═════ Provided records

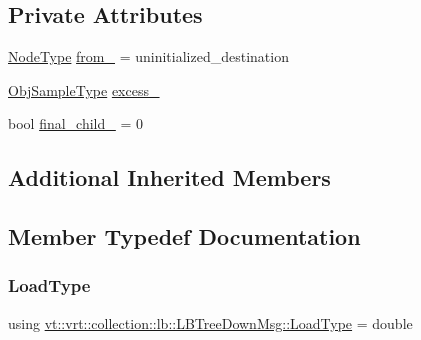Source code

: \subsection*{Private Attributes}
\begin{DoxyCompactItemize}
\item 
\hyperlink{namespacevt_a866da9d0efc19c0a1ce79e9e492f47e2}{Node\+Type} \hyperlink{structvt_1_1vrt_1_1collection_1_1lb_1_1_l_b_tree_down_msg_a1f4c856f63f14073bf5713e1be6ae30e}{from\+\_\+} = uninitialized\+\_\+destination
\item 
\hyperlink{structvt_1_1vrt_1_1collection_1_1lb_1_1_hier_l_b_types_a597a60d517207b90e8c7984eac434e8f}{Obj\+Sample\+Type} \hyperlink{structvt_1_1vrt_1_1collection_1_1lb_1_1_l_b_tree_down_msg_a9e31b51089a40dc10dde88967a91af09}{excess\+\_\+}
\item 
bool \hyperlink{structvt_1_1vrt_1_1collection_1_1lb_1_1_l_b_tree_down_msg_abb94529b3dcc3611eaf2d242d8da2cdd}{final\+\_\+child\+\_\+} = 0
\end{DoxyCompactItemize}
\subsection*{Additional Inherited Members}


\subsection{Member Typedef Documentation}
\mbox{\label{structvt_1_1vrt_1_1collection_1_1lb_1_1_l_b_tree_down_msg_a7027506c735fa124564be187c5e6fb5d}} 
\subsubsection{\texorpdfstring{Load\+Type}{LoadType}}
{\footnotesize\ttfamily using \hyperlink{structvt_1_1vrt_1_1collection_1_1lb_1_1_l_b_tree_down_msg_a7027506c735fa124564be187c5e6fb5d}{vt\+::vrt\+::collection\+::lb\+::\+L\+B\+Tree\+Down\+Msg\+::\+Load\+Type} =  double}

\mbox{\label{structvt_1_1vrt_1_1collection_1_1lb_1_1_l_b_tree_down_msg_a519ac9259e7e931d2ec529c73917cc56}} 
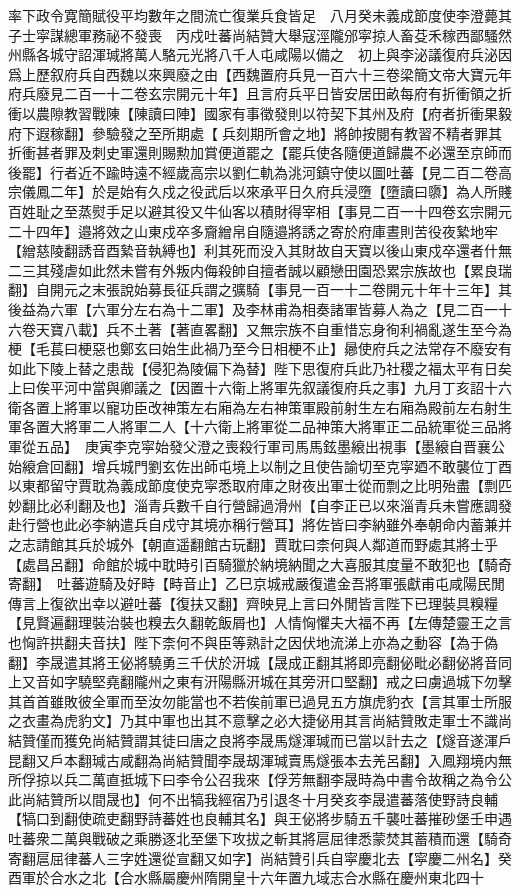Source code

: 率下政令寛簡賦役平均數年之間流亡復業兵食皆足　八月癸未義成節度使李澄薨其子士寜謀總軍務祕不發喪　丙戍吐蕃尚結贊大舉寇涇隴邠寜掠人畜芟禾稼西鄙騷然州縣各城守詔渾瑊將萬人駱元光將八千人屯咸陽以備之　初上與李泌議復府兵泌因爲上歷叙府兵自西魏以來興廢之由【西魏置府兵見一百六十三卷梁簡文帝大寶元年府兵廢見二百一十二卷玄宗開元十年】且言府兵平日皆安居田畝每府有折衝領之折衝以農隙教習戰陳【陳讀曰陣】國家有事徵發則以符契下其州及府【府者折衝果毅府下遐稼翻】參驗發之至所期處【兵刻期所會之地】將帥按閱有教習不精者罪其折衝甚者罪及刺史軍還則賜勲加賞便道罷之【罷兵使各隨便道歸農不必還至京師而後罷】行者近不踰時遠不經歲高宗以劉仁軌為洮河鎮守使以圖吐蕃【見二百二卷高宗儀鳳二年】於是始有久戍之役武后以來承平日久府兵浸墮【墮讀曰隳】為人所賤百姓耻之至蒸熨手足以避其役又牛仙客以積財得宰相【事見二百一十四卷玄宗開元二十四年】邉將效之山東戍卒多齎繒帛自隨邉將誘之寄於府庫晝則苦役夜縶地牢【繒慈陵翻誘音酉縶音執縛也】利其死而没入其財故自天寶以後山東戍卒還者什無二三其殘虐如此然未嘗有外叛内侮殺帥自擅者誠以顧戀田園恐累宗族故也【累良瑞翻】自開元之末張說始募長征兵謂之彍騎【事見一百一十二卷開元十年十三年】其後益為六軍【六軍分左右為十二軍】及李林甫為相奏諸軍皆募人為之【見二百一十六卷天寶八載】兵不土著【著直畧翻】又無宗族不自重惜忘身徇利禍亂遂生至今為梗【毛萇曰梗惡也鄭玄曰始生此禍乃至今日相梗不止】曏使府兵之法常存不廢安有如此下陵上替之患哉【侵犯為陵偏下為替】陛下思復府兵此乃社稷之福太平有日矣上曰俟平河中當與卿議之【因置十六衛上將軍先叙議復府兵之事】九月丁亥詔十六衛各置上將軍以寵功臣改神策左右廂為左右神策軍殿前射生左右廂為殿前左右射生軍各置大將軍二人將軍二人【十六衛上將軍從二品神策大將軍正二品統軍從三品將軍從五品】　庚寅李克寜始發父澄之喪殺行軍司馬馬鉉墨縗出視事【墨縗自晋襄公始縗倉回翻】增兵城門劉玄佐出師屯境上以制之且使告諭切至克寜廼不敢襲位丁酉以東都留守賈耽為義成節度使克寜悉取府庫之財夜出軍士從而剽之比明殆盡【剽匹妙翻比必利翻及也】淄青兵數千自行營歸過滑州【自李正已以來淄青兵未嘗應調發赴行營也此必李納遣兵自戍守其境亦稱行營耳】將佐皆曰李納雖外奉朝命内蓄兼并之志請館其兵於城外【朝直遥翻館古玩翻】賈耽曰柰何與人鄰道而野處其將士乎【處昌呂翻】命館於城中耽時引百騎獵於納境納聞之大喜服其度量不敢犯也【騎奇寄翻】　吐蕃遊騎及好畤【畤音止】乙巳京城戒嚴復遣金吾將軍張獻甫屯咸陽民閒傳言上復欲出幸以避吐蕃【復扶又翻】齊映見上言曰外閒皆言陛下已理裝具糗糧【見賢遍翻理裝治裝也糗去久翻乾飯屑也】人情恟懼夫大福不再【左傳楚靈王之言也恟許拱翻夫音扶】陛下柰何不與臣等熟計之因伏地流涕上亦為之動容【為于偽翻】李晟遣其將王佖將驍勇三千伏於汧城【晟成正翻其將即亮翻佖毗必翻佖將音同上又音如字驍堅堯翻隴州之東有汧陽縣汧城在其旁汧口堅翻】戒之曰虜過城下勿擊其首首雖敗彼全軍而至汝勿能當也不若俟前軍已過見五方旗虎豹衣【言其軍士所服之衣畫為虎豹文】乃其中軍也出其不意擊之必大捷佖用其言尚結贊敗走軍士不識尚結贊僅而獲免尚結贊謂其徒曰唐之良將李晟馬燧渾瑊而已當以計去之【燧音遂渾戶昆翻又戶本翻瑊古咸翻為尚結贊聞李晟刼渾瑊賣馬燧張本去羌呂翻】入鳳翔境内無所俘掠以兵二萬直抵城下曰李令公召我來【俘芳無翻李晟時為中書令故稱之為令公此尚結贊所以間晟也】何不出犒我經宿乃引退冬十月癸亥李晟遣蕃落使野詩良輔【犒口到翻使疏吏翻野詩蕃姓也良輔其名】與王佖將步騎五千襲吐蕃摧砂堡壬申遇吐蕃衆二萬與戰破之乘勝逐北至堡下攻拔之斬其將扈屈律悉蒙焚其蓄積而還【騎奇寄翻扈屈律蕃人三字姓還從宣翻又如字】尚結贊引兵自寜慶北去【寜慶二州名】癸酉軍於合水之北【合水縣屬慶州隋開皇十六年置九域志合水縣在慶州東北四十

══════════

Work to be completed:
If a line above contains the word "Load", it counts; state how many lines count, and nothing more.

Response:
2